═══ Supplied material
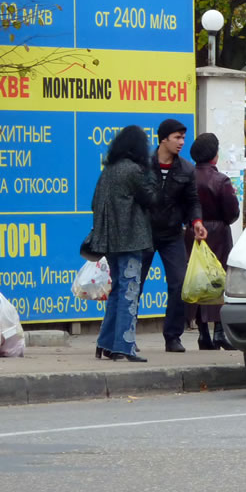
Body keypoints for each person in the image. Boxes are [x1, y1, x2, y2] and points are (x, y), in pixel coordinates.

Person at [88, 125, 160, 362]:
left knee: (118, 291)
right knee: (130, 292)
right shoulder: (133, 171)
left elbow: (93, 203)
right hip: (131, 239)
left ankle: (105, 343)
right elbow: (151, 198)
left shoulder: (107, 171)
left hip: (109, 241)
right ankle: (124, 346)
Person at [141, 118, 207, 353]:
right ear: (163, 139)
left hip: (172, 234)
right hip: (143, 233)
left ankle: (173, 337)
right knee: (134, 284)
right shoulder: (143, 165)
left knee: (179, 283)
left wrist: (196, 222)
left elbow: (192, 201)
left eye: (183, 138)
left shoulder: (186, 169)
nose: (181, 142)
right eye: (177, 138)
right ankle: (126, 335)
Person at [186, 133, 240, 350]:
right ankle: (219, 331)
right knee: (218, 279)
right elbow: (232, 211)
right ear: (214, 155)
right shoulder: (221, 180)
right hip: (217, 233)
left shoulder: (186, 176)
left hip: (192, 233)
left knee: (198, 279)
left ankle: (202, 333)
══════
§ **What you have to do**
Search the preceding listing for "elbow" and extract every line where it is found.

§ **Solution to the exercise**
left elbow: (93, 203)
right elbow: (151, 198)
left elbow: (192, 201)
right elbow: (232, 211)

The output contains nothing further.